§ **SET EXERCISE**: Format every line of the data below as a Markdown table with the columns "No." and "Line," numbering the rows and skipping blank lines. Leave the pictures out of the answer.

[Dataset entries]
begin

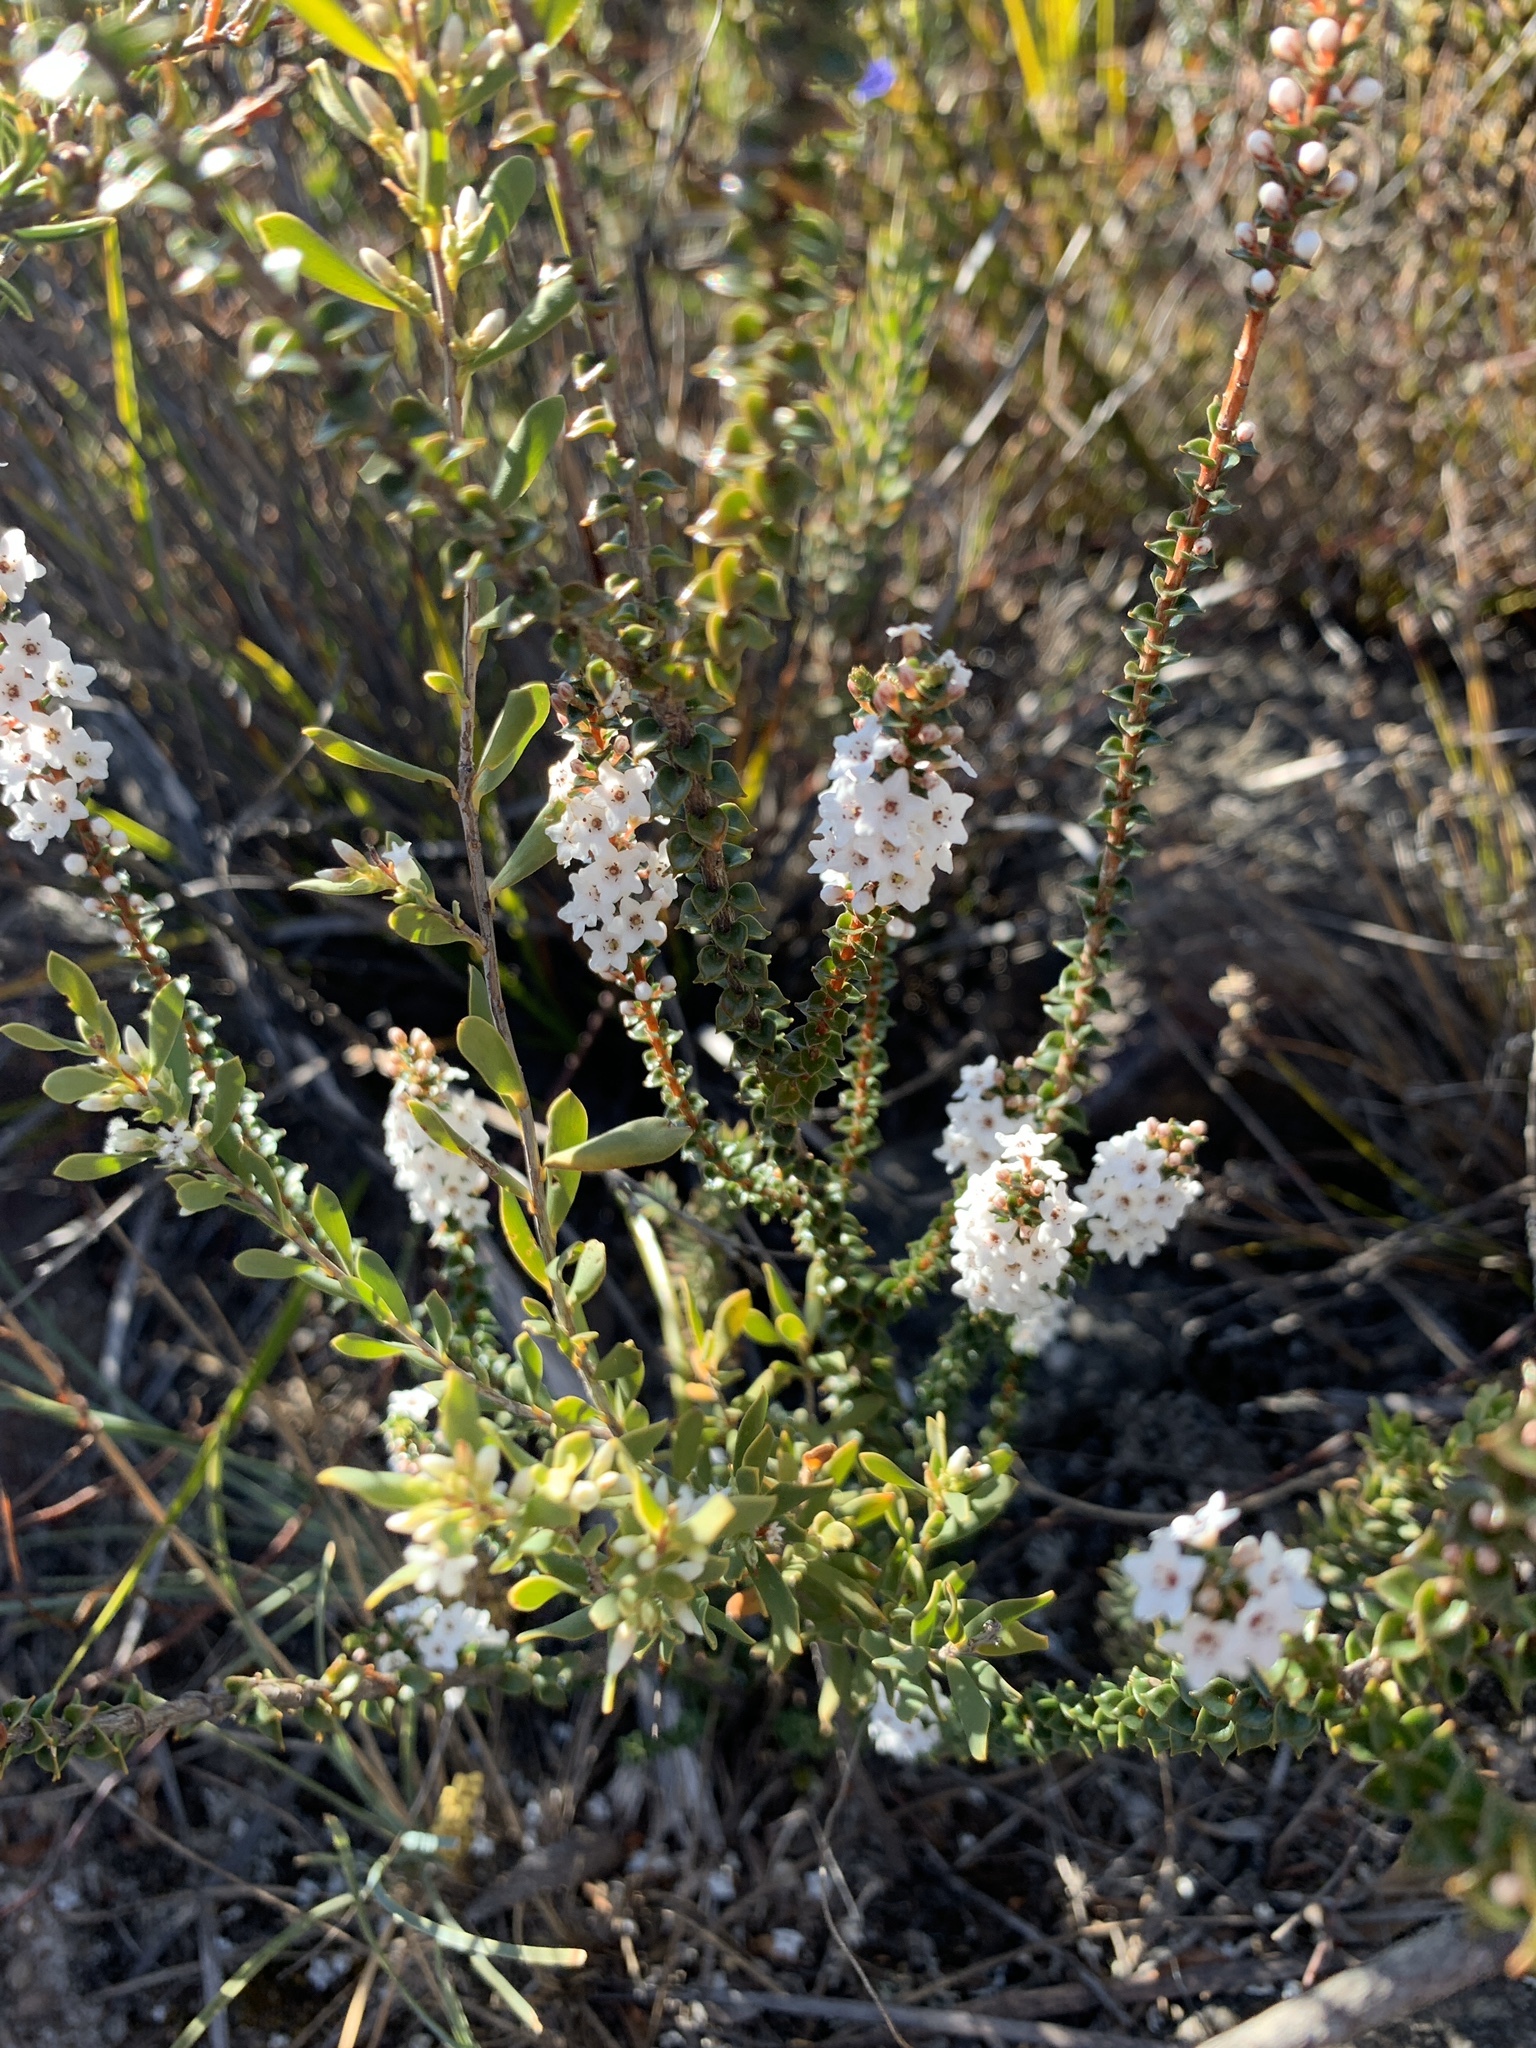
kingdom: Plantae
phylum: Tracheophyta
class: Magnoliopsida
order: Ericales
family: Ericaceae
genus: Epacris
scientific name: Epacris microphylla
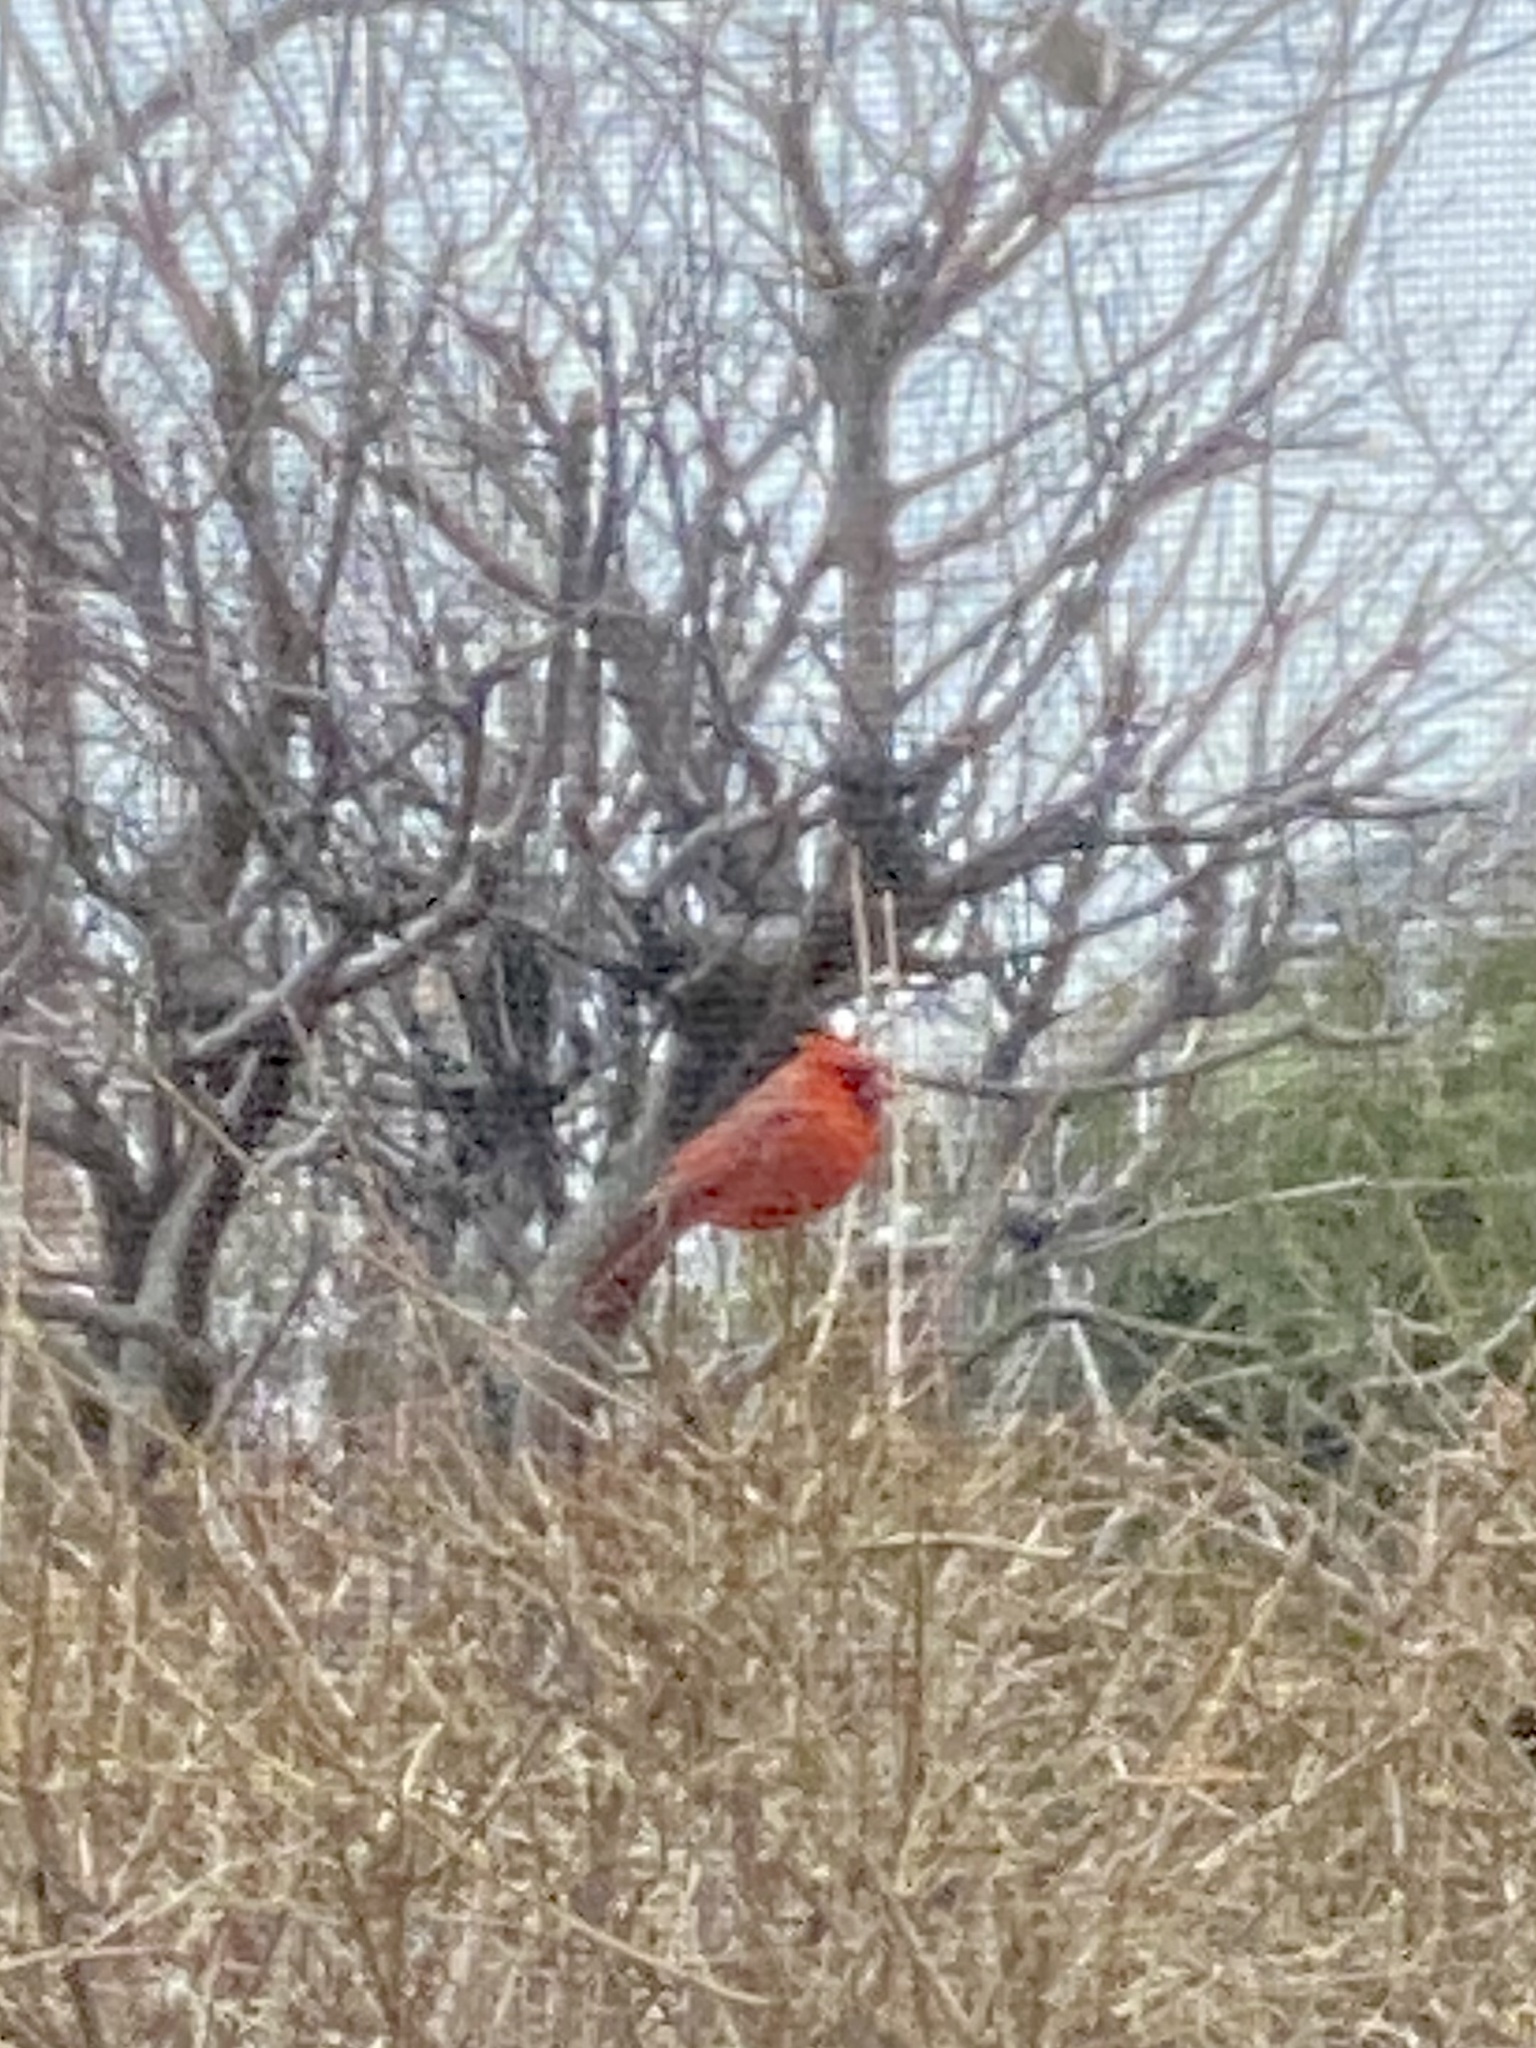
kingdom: Animalia
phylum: Chordata
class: Aves
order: Passeriformes
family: Cardinalidae
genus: Cardinalis
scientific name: Cardinalis cardinalis
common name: Northern cardinal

end

§ **RESPONSE**:
| No. | Line |
|---|---|
| 1 | kingdom: Plantae |
| 2 | phylum: Tracheophyta |
| 3 | class: Magnoliopsida |
| 4 | order: Ericales |
| 5 | family: Ericaceae |
| 6 | genus: Epacris |
| 7 | scientific name: Epacris microphylla |
| 8 | kingdom: Animalia |
| 9 | phylum: Chordata |
| 10 | class: Aves |
| 11 | order: Passeriformes |
| 12 | family: Cardinalidae |
| 13 | genus: Cardinalis |
| 14 | scientific name: Cardinalis cardinalis |
| 15 | common name: Northern cardinal |